原資料 »
┄┄┄┄┄┄

メディネット 【2370・グロース市場】

免疫細胞治療用の加工受託19万件超 25年黒字回復へ、新規事業育成も課題

 メディネットは、創業28年を迎える老舗のバイオベンチャーだ。がん免疫細胞治療などに用いられる細胞加工物の開発、製造受託や再生医療等製品の研究開発を行い、加工実績は累計19万件以上に上る。現在は収益の柱となる「細胞加工業」と、今後収益化が期待される「再生医療等製品事業」の2セグメントを展開。2025年9月期の黒字回復へ向けて、既存事業の強化を加速させている。22年に社長に就任した久布白兼直社長に話を聞いた。
メディネット-久布白 兼直

久布白 兼直(くぶしろ かねなお)

社長

1960年7月生まれ、東京都出身。83年慶応義塾大学経済学部卒、三菱化成工業(現三菱ケミカル)入社。2005年三菱ウェルファーマ(現田辺三菱製薬)営業本部関西圏エリアマーケティング部長。08年田辺三菱製薬 営業本部製品育成第1部長。17年同社グループ理事、吉富薬品代表取締役社長。18年同社グループ理事 天津田辺製薬有限公司総経理。20年メディネット取締役。22年代表取締役社長(現任)。

医療機関向けビジネス
売上高の約66%占める

同社の事業セグメントは、「細胞加工業」と「再生医療等製品事業」の2つ。収益の柱となる「細胞加工業」は、3つの事業に細分化される。

1つ目は、医療機関向けの「特定細胞加工物製造業」。これは、医療機関からの委託に基づき、採取された患者の細胞から、再生・細胞医療で用いる治療用の細胞(特定細胞加工物)を製造する。料金は1件平均約20万円で、製造件数に応じた委託料を受領するビジネスモデルだ。同事業が売上構成比の66・76%を占める。

┄┄┄┄┄┄

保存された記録
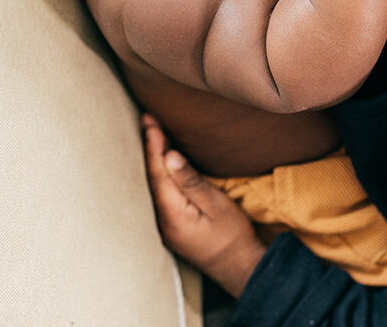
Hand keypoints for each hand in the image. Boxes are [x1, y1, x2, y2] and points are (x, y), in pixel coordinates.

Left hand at [142, 114, 265, 297]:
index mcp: (172, 214)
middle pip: (150, 178)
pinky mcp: (171, 225)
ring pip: (153, 185)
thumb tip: (169, 156)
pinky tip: (161, 161)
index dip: (154, 146)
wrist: (240, 268)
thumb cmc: (233, 236)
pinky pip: (160, 193)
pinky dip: (159, 173)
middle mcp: (161, 220)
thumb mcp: (216, 205)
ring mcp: (164, 225)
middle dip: (149, 147)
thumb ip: (191, 181)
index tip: (151, 122)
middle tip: (146, 118)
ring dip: (152, 159)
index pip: (158, 173)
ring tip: (150, 132)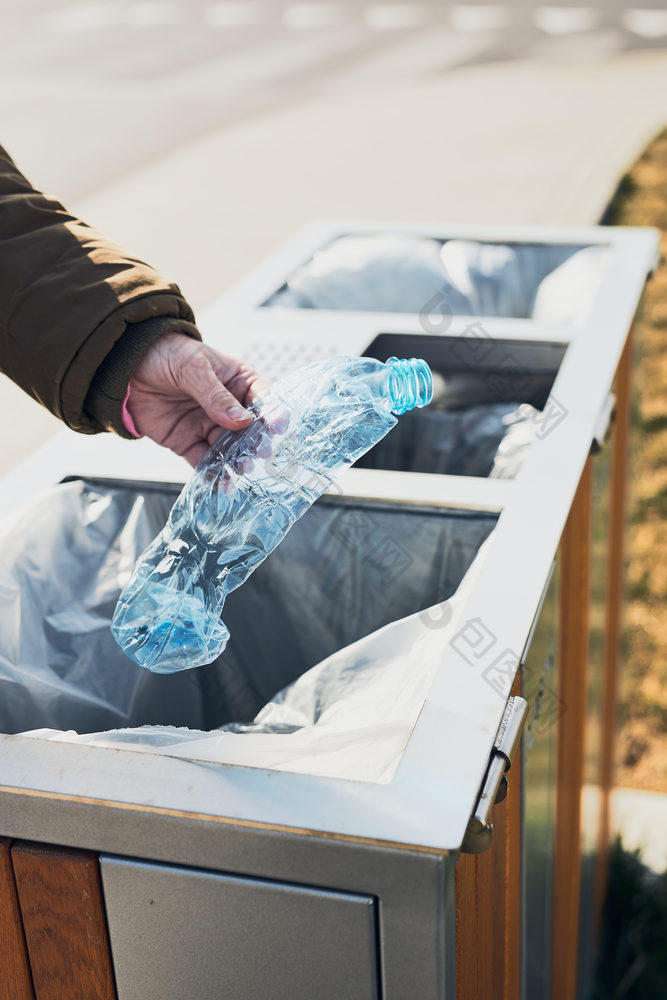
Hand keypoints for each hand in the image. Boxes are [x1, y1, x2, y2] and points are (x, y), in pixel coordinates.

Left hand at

┄┄┄┄┄┄

課題のねらい »
メディネットの記事について、次の問いに答えてください。
(a) メディネットの細胞加工物の加工実績は、累計で何件以上ですか?
(b) 久布白兼直社長の出身地はどこですか?
(c) 「特定細胞加工物製造業」の料金は、1件平均いくらですか?

課題への解答 »
(a) 19万件以上
(b) 東京都
(c) 約20万円